Дед снаружи притоптал остатки костра, залил угли. Слышно было, как шипел умирающий огонь. Приподняв рядно, отчего на миг снова показались голубые холодные звезды, он залез в избушку. Пошарив в темноте, нащупал сухой шершавой рукою Опросины ноги и, не удивляясь и ничего не спрашивая, натянул на нее край старого тулупа. Сам дед улегся рядом, спиною к ней. От деда пахло дымом, старостью и не то сухими водорослями, не то сушеной рыбой, а от тулупа — душновато овчиной. Все запахи были знакомые, от детства, от родного полузабытого деревенского дома, покинутого много лет назад, когда большой мор унес всех ее родных, и Опросю, оставшуюся сиротой, взяли на боярский двор. И даже дед чем-то напомнил отца, за широкой спиной которого они, бывало, спали у себя на полатях. От воспоминаний Опросе стало хорошо, несмотря на то, что колючие еловые лапы лезли к ней из-под сухой травы, и какие-то мошки бегали по лицу, щекоча кожу.

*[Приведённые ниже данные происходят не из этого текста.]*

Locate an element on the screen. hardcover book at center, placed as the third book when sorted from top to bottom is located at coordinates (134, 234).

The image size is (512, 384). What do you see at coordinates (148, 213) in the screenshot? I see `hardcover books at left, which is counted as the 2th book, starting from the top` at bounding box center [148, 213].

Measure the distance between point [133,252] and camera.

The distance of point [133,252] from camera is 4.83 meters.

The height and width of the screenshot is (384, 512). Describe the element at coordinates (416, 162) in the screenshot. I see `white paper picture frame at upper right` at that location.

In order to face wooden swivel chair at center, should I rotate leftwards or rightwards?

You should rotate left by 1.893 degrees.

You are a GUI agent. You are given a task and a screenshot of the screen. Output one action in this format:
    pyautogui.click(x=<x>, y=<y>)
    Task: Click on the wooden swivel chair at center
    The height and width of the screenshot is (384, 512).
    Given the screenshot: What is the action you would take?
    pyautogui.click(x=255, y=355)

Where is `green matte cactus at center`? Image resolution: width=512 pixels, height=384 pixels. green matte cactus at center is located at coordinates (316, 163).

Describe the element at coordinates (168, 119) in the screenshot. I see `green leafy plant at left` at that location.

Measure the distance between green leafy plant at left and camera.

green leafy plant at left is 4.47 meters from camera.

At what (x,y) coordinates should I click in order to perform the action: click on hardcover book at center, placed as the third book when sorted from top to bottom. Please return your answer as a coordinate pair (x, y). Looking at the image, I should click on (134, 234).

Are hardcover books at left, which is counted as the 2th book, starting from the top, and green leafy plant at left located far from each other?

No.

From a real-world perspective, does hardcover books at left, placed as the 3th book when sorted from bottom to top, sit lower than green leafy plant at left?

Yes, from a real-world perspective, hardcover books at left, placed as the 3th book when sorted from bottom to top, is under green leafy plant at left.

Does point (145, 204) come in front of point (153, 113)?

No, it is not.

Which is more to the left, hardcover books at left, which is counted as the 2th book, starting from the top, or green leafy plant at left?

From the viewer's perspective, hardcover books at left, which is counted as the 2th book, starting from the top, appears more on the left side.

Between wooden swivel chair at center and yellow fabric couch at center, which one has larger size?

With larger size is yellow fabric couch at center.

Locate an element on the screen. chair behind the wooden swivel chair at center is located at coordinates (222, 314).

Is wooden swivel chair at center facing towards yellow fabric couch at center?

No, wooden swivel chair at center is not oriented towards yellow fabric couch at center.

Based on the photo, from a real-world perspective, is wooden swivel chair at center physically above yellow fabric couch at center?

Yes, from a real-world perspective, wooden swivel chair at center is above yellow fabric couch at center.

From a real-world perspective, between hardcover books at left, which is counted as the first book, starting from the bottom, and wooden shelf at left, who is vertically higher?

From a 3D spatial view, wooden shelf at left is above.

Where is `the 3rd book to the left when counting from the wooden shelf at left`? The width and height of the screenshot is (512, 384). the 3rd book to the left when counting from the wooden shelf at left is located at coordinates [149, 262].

— Ты, дед, давно живешь тута, дак с водяной нечистью, верно, знаиссе!
— раздалось из темноты. — Не знаешь, водяник есть ли, нет ли? Царь водяной?
— А вот я сам не видал, — откашлявшись, начал дед, — врать не буду, а слыхом слыхал. Был у нас, на устье, старичок, Никанор Ермолаев, ему было лет пятнадцать в те поры, и теперь лет бы сто было, если бы был жив.
Значит, тому лет осемьдесят пять времени. Тут у нас, знашь, от Липны верст пятнадцать в тую сторону, там завсегда по льду ловят, рыба ходит. Ну, и осенью дело было, уже и озеро покрылось ледом. Мне-ка сам покойный Никанор ето все сказывал. Ну, невод собрали у них отцы, старики, пролубы сделали и потянули скрозь озеро, то есть под ледом пропихивать стали норилом. Ну, ты знаешь, сам рыбак, как зимой ловят! Ну и вот, невод етот протянули, а когда стали матицу выбирать, чуют: тяжело, ну, думают, рыба будет! И вот когда они вытащили всю матицу, а в матице не рыба, а паренек лет восьми оказалсе, жив.
— Живой?!
— Ну. В малицы в такой из оленных шкурок и в оленьих тобаках, в лосиных ли… Вытянули, он из невода вышел и стоит, и старики смотрят: что за чудо? И парень жив. И стоит, плацет: «Вот, мама мне говорила, ты по улицам не ходи, не бегай, вот теперь меня вытянули старики на лед! Что я буду теперя делать!» Старики отскочили, сами между собой в уми рассуждают: что мы будем с етим мальциком делать? Один старик взял тогда норило, и етим норилом направил, и ткнул мальцика в грудь, паренька. И паренек упал, откуда выволокли, в тот Иордан, и пошел камушком на дно, и нынце там ходит… Вот ето старик сказывал нам, Никанор Ермолаич, тако было событие.